Movies that power their plot with time-travel must be forgiven for inevitable logical inconsistencies, because unlike other fantastical features: Warp-speed, Bigfoot, UFOs, Vampires, etc. time-travel (especially to the past) breaks too many layers of logic. Yet, like other fantasies (Twilight‘s vegetarian vampires come to mind *cringes*), every speculative temporal relocation work seems to imbue their respective manifestations with distinct rules. Project Almanac is fairly typical as far as time travel movies go, but though it lacks big mistakes, it certainly is guilty of many small ones.
The standard high school setting equipped with actors in their mid 20s playing 17-year-old students sets the bland background for the film; thus the first feature of note is that it relies on found footage. This by no means adds, detracts or spins anything notably substantial in to or out of the work. It’s nice to see found footage used for non-horror purposes, but accepting an amateur teenager recording all the relevant action onto a high resolution, masterly-focused (and most importantly: expensive) camera (with perfect lighting) does require some suspension of disbelief. I want to brand the choice negatively, but I think (or hope) that found footage as a technique is on its deathbed; therefore a novel, albeit meaningless, use of the withering medium can’t be all that bad.
Project Almanac‘s tension and plot seem to be as smooth as a teenager getting behind the wheel for the first time; moments of great acceleration mix with confused braking and long stretches of idling for no apparent purpose. The audience still gets to the places we want to go, just with needless difficulty and length of time.
MTV Films has its fingerprints all over the oddly music-focused dispositions of certain characters and an over-extensive concert scene. Michael Bay, as producer, even finds some way of pushing the slow motion pill and rotating shots into the found footage. The frequent lack of logic so abundant in the high school students actions is understandable enough and there’s even a budding youthful romance. The only thing really unexpected in this film is the fact that it actually asks me, as an audience member, to piece together how a few scenes actually work; the film doesn’t over-explain much if anything, which is appreciated.
Project Almanac‘s cast features some fresh faces. One of the better performances comes from the love interest: Jessie Pierce (played by Sofia Black-D’Elia) whose role increases throughout the film. The protagonist: David Raskin (played by Jonny Weston, who the ten of us that saw Taken 3 would recognize) although a touch shy for a time-traveling MIT applicant, succeeds in bearing the weight of convoluted tension in a convincing performance.
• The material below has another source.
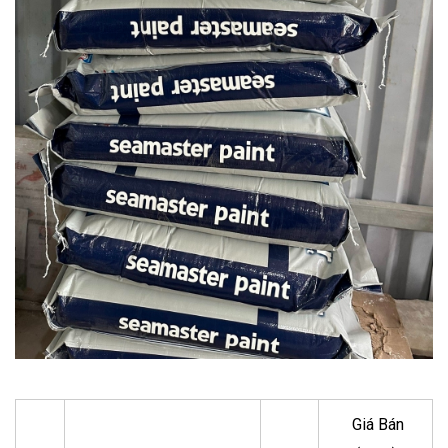
Giá Bán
Overall, there isn’t much to say about the nuts and bolts of the technology used in the story other than it runs into the frequent illogical snares of time-travel, but it remains pretty entertaining. It also made me feel old, but to explain why would needlessly spoil some of the plot. Though the target audience would be around 17-25 (among whom the film should be popular), I think older age brackets will find the film more than acceptable as something to enjoy during the cold temps ahead.